We’re about 700 people, surrounded by the ocean that we eat off of -
the ocean, the land in the summertime, the furs in the wintertime.
I’ve been living here all my life, and I love Point Hope.
I love what I do, I love what I learned from my grandparents.
They used to always Eskimo dance, and that’s how I learned to sing,
how I learned to dance it.
Every song has a story behind it.
My favourite thing to hunt is probably the whale – the bowhead whale.
We call it the gift.
On one whale our whole community can survive a whole year.
This is my aunt’s house. She was married to my great uncle.
She lived in this house up until 1975.
The animals are who we are. They’re our identity as a people.
The whale is the centre of our lives
our houses, our feast grounds, our graveyards are made from the whale jawbones.
The skins of our drums are made from the whale liver.
That’s why we’re so concerned for the animals.
If the animals are gone, we’re gone.
If Shell comes here and drills, I’m scared of probably losing... everything.
A little spill could ruin everything for us.
We won’t be able to go for our hunt, we won’t be able to fill up our freezers.
You never know what’s going to happen in the Arctic.
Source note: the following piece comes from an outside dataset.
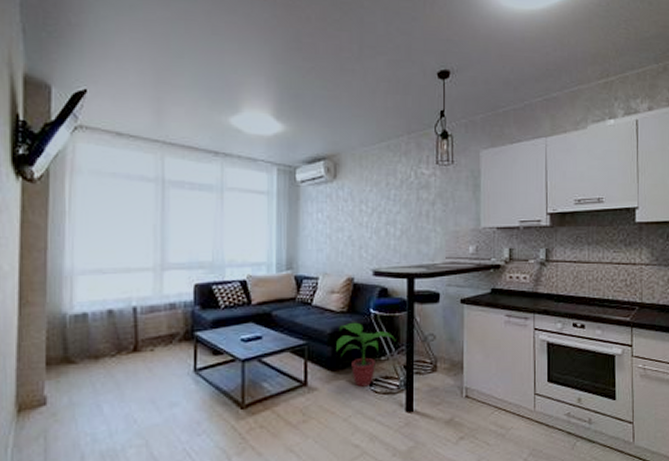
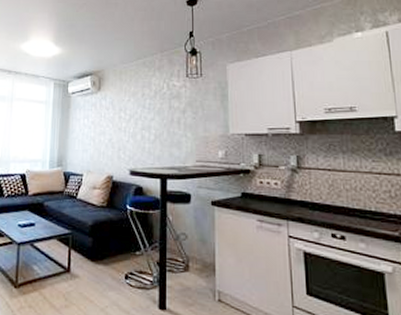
potted plant: present [336,322,396,387] -> none [96,216,150,279]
The wind changes, the ice comes and blows with the wind
and you’re not talking a little lake of ice
you’re talking hundreds and hundreds of miles of ice out there.
We fear an oil spill.
We're a precious place, our land, everything up here
if they get a spill, what are they going to do? They said they could fix it, but…
The ocean to us is our garden.
I really don’t want drilling in my garden.